*** Opening of STUDY TEXT ***

Hebrews, Day 8: Hebrews 2:10-18 - Does God Understand How I Feel?


Does God Understand How I Feel?
Hebrews, Day 8



Therefore he had to be made like his brothers in every respect, so that he might become a merciful and faithful high priest in the service of God, to make propitiation for the sins of the people. 
- Hebrews 2:17, ESV

Marie Antoinette was famously (and incorrectly) reported to have said, "Let them eat cake!" when she was told that the poor of Paris had no bread. This quote, though almost certainly never actually said by the French queen, has been famous for centuries for a reason: Sometimes rich people seem to live lives completely detached from the reality the rest of us deal with everyday. People born to wealth and privilege do have real problems, but they don't include wondering how they're going to pay for the next month's rent or for the repairs their car needs.

God is all-powerful, all-wise, all-knowing, and never-failing. He never lacks the knowledge, power, or wisdom to do all His holy will. As Psalm 135 says:

For I know that the Lord is great,
    and that our Lord is above all gods.
Whatever the Lord pleases, he does,
    in heaven and on earth,
    in the seas and all deeps.  - vv. 5-6, ESV

So, we might wonder: Does God really understand how I feel? Certainly God knows everything; nothing is hidden from His sight. But does He understand what it's like to be lonely, afraid, or tempted? In a word: No.

Some people have tried to make God more relevant to our lives by insisting that He does understand. They have posited a God who "feels your pain" and who is tired, frustrated and lonely at times. This is not the true God. God is an infinite, eternal, almighty Spirit and feels no pain or frustration. God is Three Persons in eternal, loving community and is not lonely. While Scripture sometimes uses language of emotional turmoil for God, this is an accommodation to our weakness so we can understand God somewhat in our own language.

*** Close of STUDY TEXT ***

* TASKS:
- 1) Copy the stretch of the Hebrews devotional from "Therefore he had" through "their car needs." word for word.
- 2) For each statement about the Hebrews devotional, answer yes or no and quote the words from the devotional that decide it: (a) The devotional says Marie Antoinette almost certainly never said "Let them eat cake!" (b) The devotional holds that God feels pain and frustration. (c) The verses quoted about the Lord's greatness come from Psalm 135.
- 3) Extend the Hebrews devotional past its last sentence with a few more paragraphs in the same voice.

*** Opening of DATA BLOCK ***

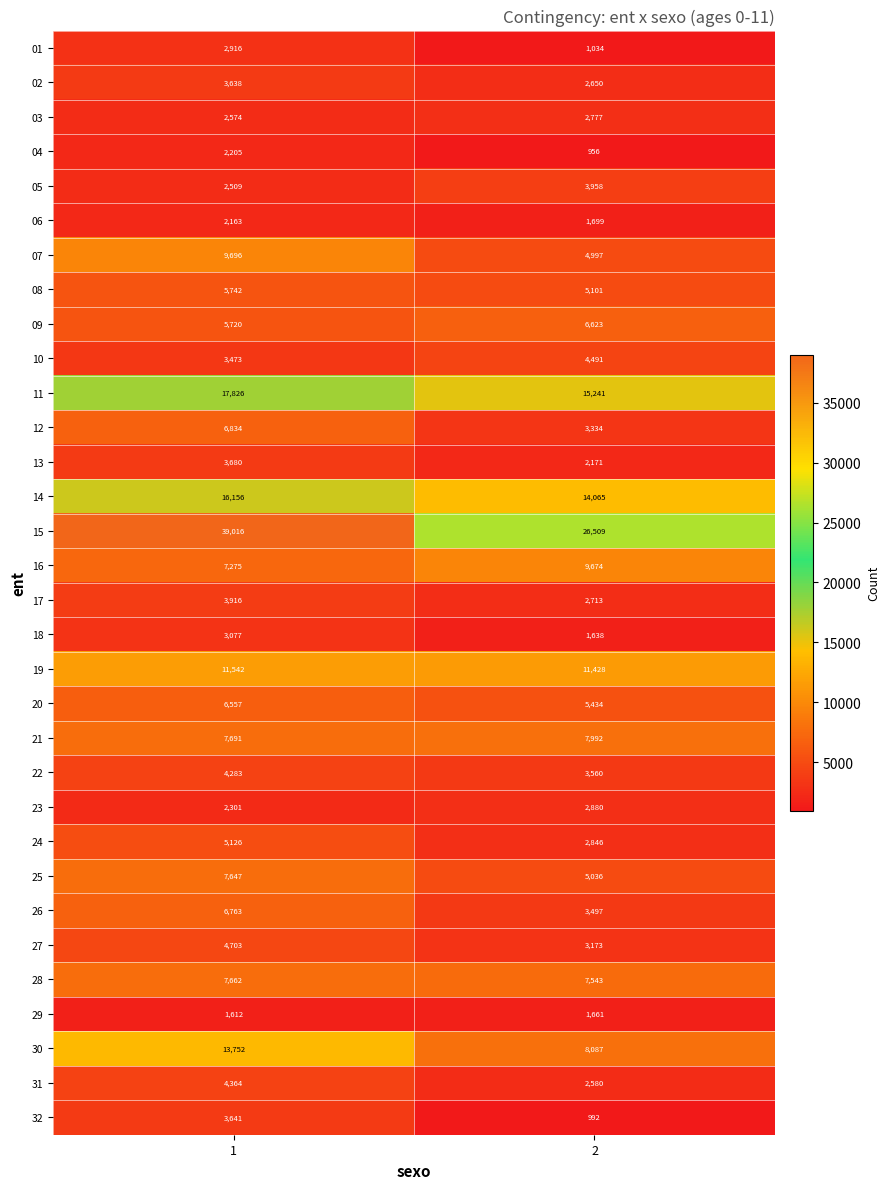

What value does the 32 series have at 1, to the nearest 50?

3650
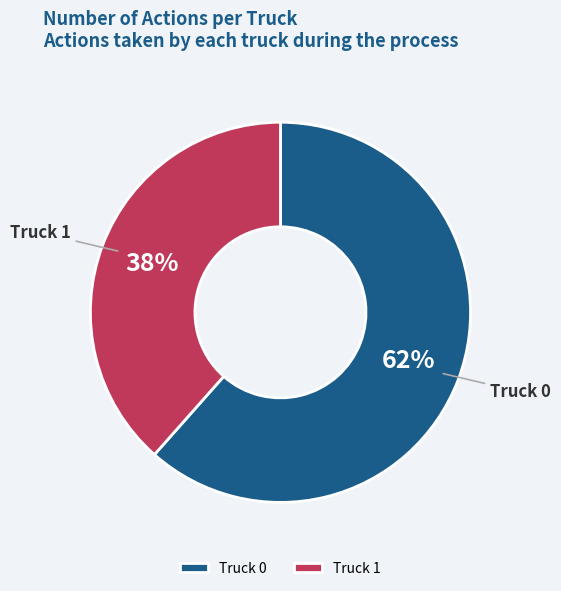

Count the number of slices in the pie.

2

*** Close of DATA BLOCK ***

* RESPONSES:
- 1)
Therefore he had to be made like his brothers in every respect, so that he might become a merciful and faithful high priest in the service of God, to make propitiation for the sins of the people. 
- Hebrews 2:17, ESV

Marie Antoinette was famously (and incorrectly) reported to have said, "Let them eat cake!" when she was told that the poor of Paris had no bread. This quote, though almost certainly never actually said by the French queen, has been famous for centuries for a reason: Sometimes rich people seem to live lives completely detached from the reality the rest of us deal with everyday. People born to wealth and privilege do have real problems, but they don't include wondering how they're going to pay for the next month's rent or for the repairs their car needs.

- 2)
(a) Yes: "though almost certainly never actually said by the French queen"
(b) No: "God is an infinite, eternal, almighty Spirit and feels no pain or frustration."
(c) Yes: "As Psalm 135 says"

- 3)
Part of the reason for the Incarnation is so that God can know what it's like to be human. The Second Person of the Godhead, God the Son, took on a true human nature. He was "made like his brothers in every respect" with a nature like ours. He entered into our full humanity, in part so He could suffer and sympathize with our suffering, be tempted and sympathize with our experience of temptation.

This is a depth of love we can never fully grasp. God was willing to become human to truly empathize with us. He was willing to suffer pain, hunger, loneliness, vulnerability, weakness, thirst, betrayal, temptation and abandonment. He had to take on a human nature to do so, but He did so willingly, for us and for our salvation. We needed a mediator, a sympathetic and faithful high priest. Jesus was willing to be that high priest for us, though it required such great sacrifice, beyond human comprehension.

So, does God really understand how I feel? Yes! But only because God the Son was willing to take on a true human nature. In His human nature, Jesus knows our weaknesses and suffering, having suffered more than we ever will, so He could save us from our sin and suffering and bring us home to Himself forever.